Some of the constraints identified as hampering rail’s share of freight include:

 

  • A lack of a ‘level playing field’ between modes, making it harder to compete with road;
  • Lack of interoperability between jurisdictions - rail operators using multiple networks to have to manage seven different regulatory frameworks;
  • Poor harmonisation of safety standards, operating rules and processes and regulations;
  • Rail infrastructure gaps impacting transit time, reliability and availability;
  • No national body to mandate harmonised principles, standards and processes;
  • Lack of transparent freight data and accurate cost benefit analysis in determining private and public investments infrastructure.

 

ARTC’s Acting CEO Wayne Johnson said rail is a vital link in the national supply chain and an effective mechanism for Government and industry to work towards contributing to the Net Zero targets by 2050.

 

“This report highlights that a robust and effective rail network can only strengthen our supply chains and enable growth of our markets to compete in the global economy,” Mr Johnson said.

 

“To this end, investment is continuing to improve the resilience and reliability of the freight rail network on the back of unprecedented flooding events.
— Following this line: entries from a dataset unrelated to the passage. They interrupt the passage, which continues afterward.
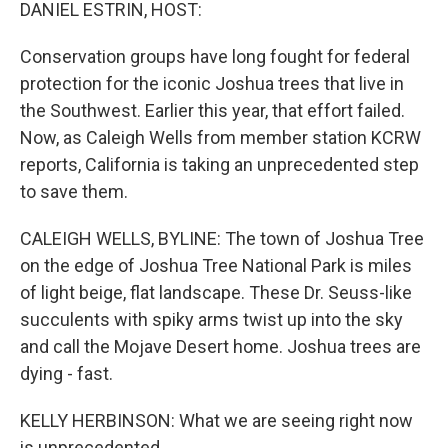
k
n
DANIEL ESTRIN, HOST:
Conservation groups have long fought for federal
protection for the iconic Joshua trees that live in
the Southwest. Earlier this year, that effort failed.
Now, as Caleigh Wells from member station KCRW
reports, California is taking an unprecedented step
to save them.
CALEIGH WELLS, BYLINE: The town of Joshua Tree
on the edge of Joshua Tree National Park is miles
of light beige, flat landscape. These Dr. Seuss-like
succulents with spiky arms twist up into the sky
and call the Mojave Desert home. Joshua trees are
dying - fast.
KELLY HERBINSON: What we are seeing right now
is unprecedented.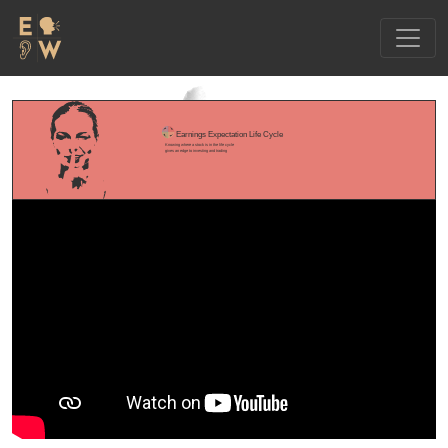
Earnings Expectation Life Cycle
Knowing where a stock is in the life cycle
gives an edge to investing and trading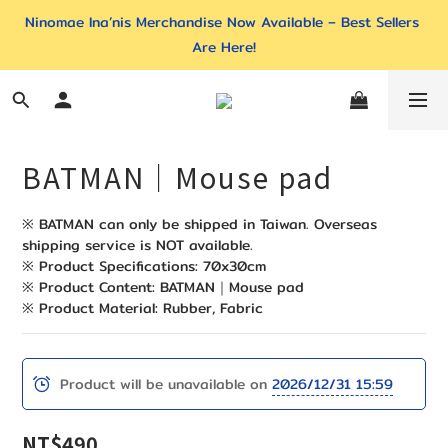
Ninomae Ina’nis Merchandise Now Available – Best Sellers 
Are Here!
BATMAN｜Mouse pad
※ BATMAN can only be shipped in Taiwan. Overseas 
shipping service is NOT available. 
※ Product Specifications: 70x30cm
※ Product Content: BATMAN｜Mouse pad
※ Product Material: Rubber, Fabric
Product will be unavailable on
2026/12/31 15:59
NT$490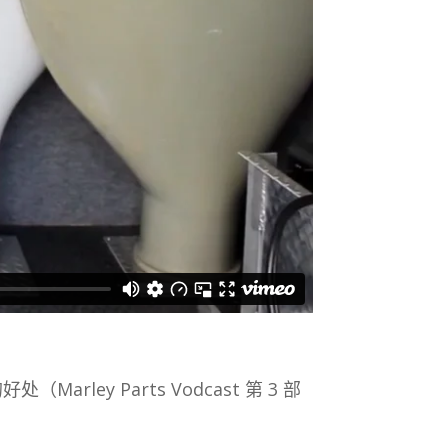
好处（Marley Parts Vodcast 第 3 部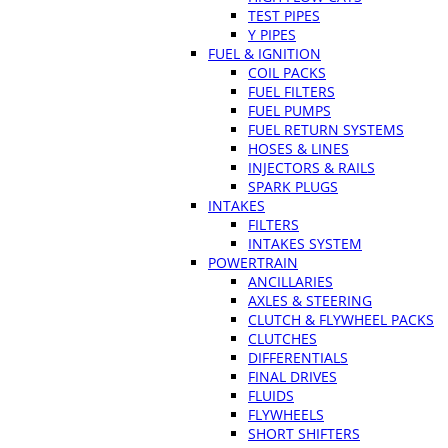
TEST PIPES
Y PIPES
FUEL & IGNITION
COIL PACKS
FUEL FILTERS
FUEL PUMPS
FUEL RETURN SYSTEMS
HOSES & LINES
INJECTORS & RAILS
SPARK PLUGS
INTAKES
FILTERS
INTAKES SYSTEM
POWERTRAIN
ANCILLARIES
AXLES & STEERING
CLUTCH & FLYWHEEL PACKS
CLUTCHES
DIFFERENTIALS
FINAL DRIVES
FLUIDS
FLYWHEELS
SHORT SHIFTERS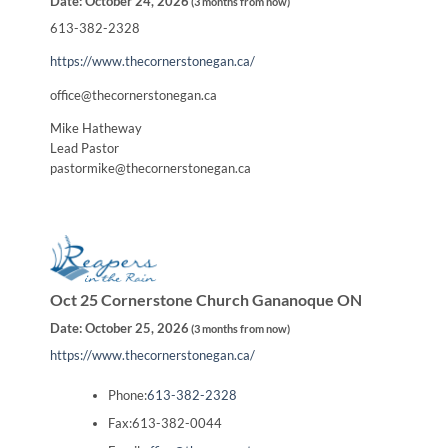
Date:
October 24, 2026
(
3 months from now
)
613-382-2328
https://www.thecornerstonegan.ca/
office@thecornerstonegan.ca
Mike Hatheway
Lead Pastor
pastormike@thecornerstonegan.ca
Oct 25 Cornerstone Church Gananoque ON
Date:
October 25, 2026
(
3 months from now
)
https://www.thecornerstonegan.ca/
Phone:
613-382-2328
Fax:613-382-0044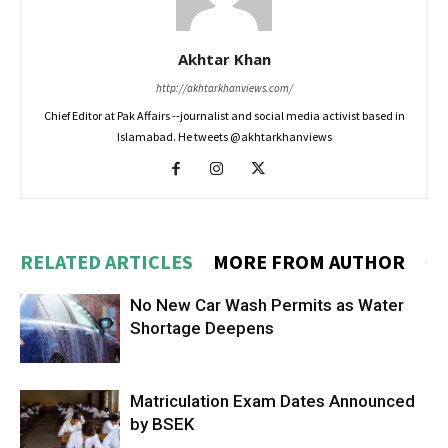
Akhtar Khan
http://akhtarkhanviews.com/
Chief Editor at Pak Affairs --journalist and social media activist based in
Islamabad. He tweets @akhtarkhanviews
RELATED ARTICLES
MORE FROM AUTHOR
No New Car Wash Permits as Water
Shortage Deepens
Matriculation Exam Dates Announced
by BSEK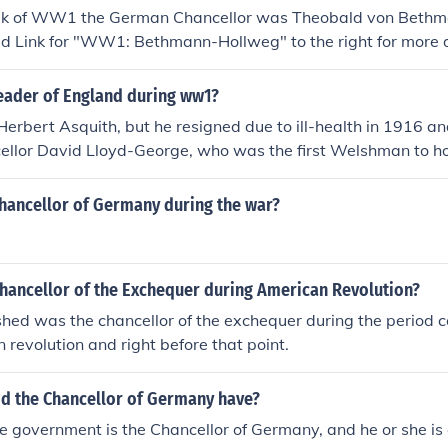
ak of WW1 the German Chancellor was Theobald von Beth
d Link for "WW1: Bethmann-Hollweg" to the right for more d
eader of England during ww1?
s Herbert Asquith, but he resigned due to ill-health in 1916 
ellor David Lloyd-George, who was the first Welshman to hol
hancellor of Germany during the war?
hancellor of the Exchequer during American Revolution?
hed was the chancellor of the exchequer during the period 
 revolution and right before that point.
d the Chancellor of Germany have?
e government is the Chancellor of Germany, and he or she is 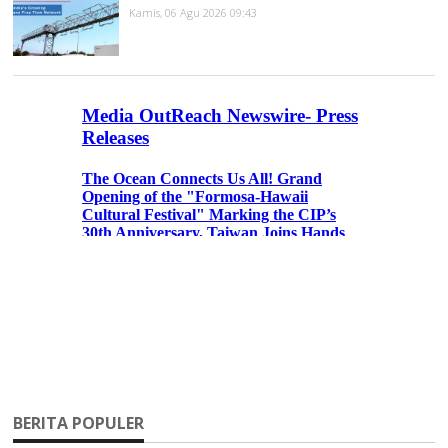
Kamis, 06 Agu 2026 09:43
BERITA POPULER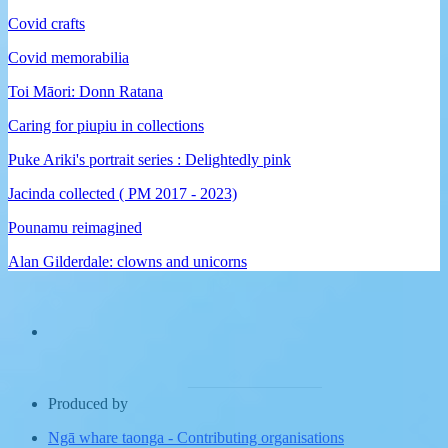
Covid crafts
Covid memorabilia
Toi Māori: Donn Ratana
Caring for piupiu in collections
Puke Ariki's portrait series : Delightedly pink
Jacinda collected ( PM 2017 - 2023)
Pounamu reimagined
Alan Gilderdale: clowns and unicorns
Produced by
Ngā whare taonga
-
Contributing organisations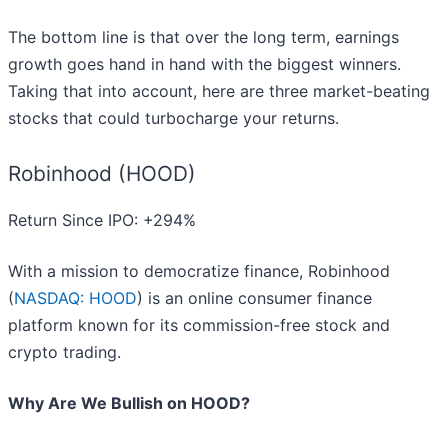
The bottom line is that over the long term, earnings
growth goes hand in hand with the biggest winners.
Taking that into account, here are three market-beating
stocks that could turbocharge your returns.
Robinhood (HOOD)
Return Since IPO: +294%
With a mission to democratize finance, Robinhood
(
NASDAQ: HOOD
) is an online consumer finance
platform known for its commission-free stock and
crypto trading.
Why Are We Bullish on HOOD?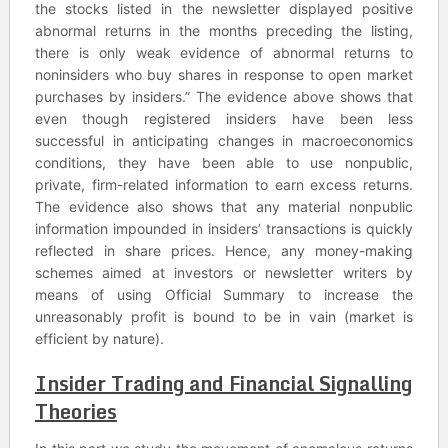
the stocks listed in the newsletter displayed positive
abnormal returns in the months preceding the listing,
there is only weak evidence of abnormal returns to
noninsiders who buy shares in response to open market
purchases by insiders.” The evidence above shows that
even though registered insiders have been less
successful in anticipating changes in macroeconomics
conditions, they have been able to use nonpublic,
private, firm-related information to earn excess returns.
The evidence also shows that any material nonpublic
information impounded in insiders’ transactions is quickly
reflected in share prices. Hence, any money-making
schemes aimed at investors or newsletter writers by
means of using Official Summary to increase the
unreasonably profit is bound to be in vain (market is
efficient by nature).
Insider Trading and Financial Signalling
Theories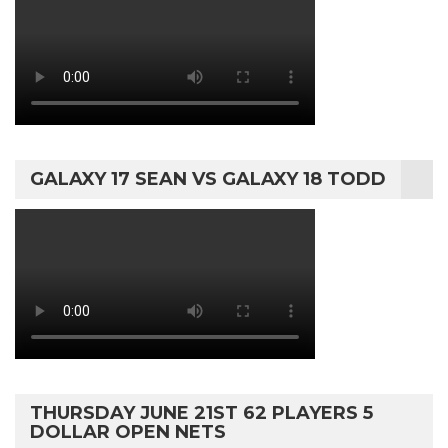
GALAXY 17 SEAN VS GALAXY 18 TODD
THURSDAY JUNE 21ST 62 PLAYERS 5
DOLLAR OPEN NETS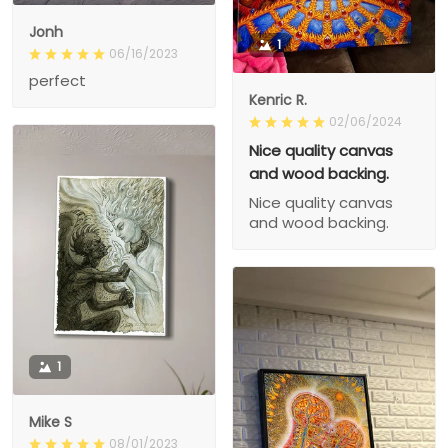
Jonh
1
06/16/2023
perfect
Kenric R.
02/06/2024
Nice quality canvas
and wood backing.
Nice quality canvas
and wood backing.
1
Mike S
08/01/2023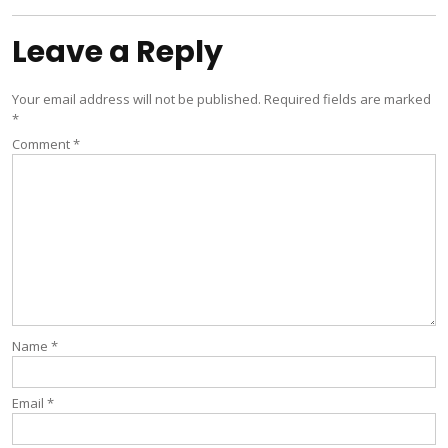
Leave a Reply
Your email address will not be published.
Required fields are marked
*
Comment
*
Name
*
Email
*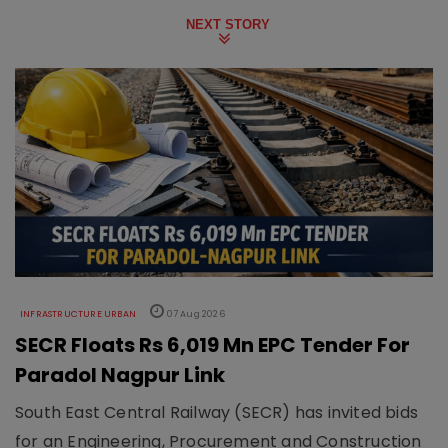
NEXT STORY
INFRASTRUCTURE URBAN
07 Aug 2026
SECR Floats Rs 6,019 Mn EPC Tender For
Paradol Nagpur Link
South East Central Railway (SECR) has invited bids
for an Engineering, Procurement and Construction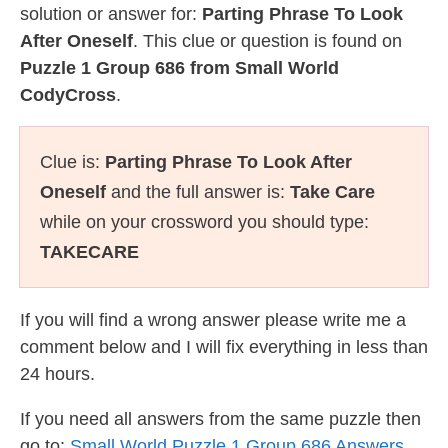
solution or answer for:
Parting Phrase To Look
After Oneself
. This clue or question is found on
Puzzle 1 Group 686 from Small World
CodyCross
.
Clue is:
Parting Phrase To Look After
Oneself
and the full answer is:
Take Care
while on your crossword you should type:
TAKECARE
If you will find a wrong answer please write me a
comment below and I will fix everything in less than
24 hours.
If you need all answers from the same puzzle then
go to:
Small World Puzzle 1 Group 686 Answers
However, there is more to do so that rail operators, customers and businesses have confidence in the reliability of rail services, aligning to their expectations.”

 

The CEO of the National Transport Research Organisation (NTRO), Michael Caltabiano, said the transition of ACRI into NTRO offers the ideal opportunity to deliver a more integrated transport system with freight delivery on rail a key consideration.

 

“Increased use of freight rail could bring great economic and environmental benefits but a lack of reliable infrastructure, inadequate focus on productivity and inconsistent standards and regulations across the continent are preventing this,” Mr Caltabiano said.

 

The research suggests several practical steps to increasing mode share of rail, including investments in infrastructure with a focus on resilience and reliability initiatives, enhanced collection of road and rail use and train service reliability data and a review of cost-benefit analyses to ensure economic, social and environmental benefits are fully considered in rail/road investment decisions.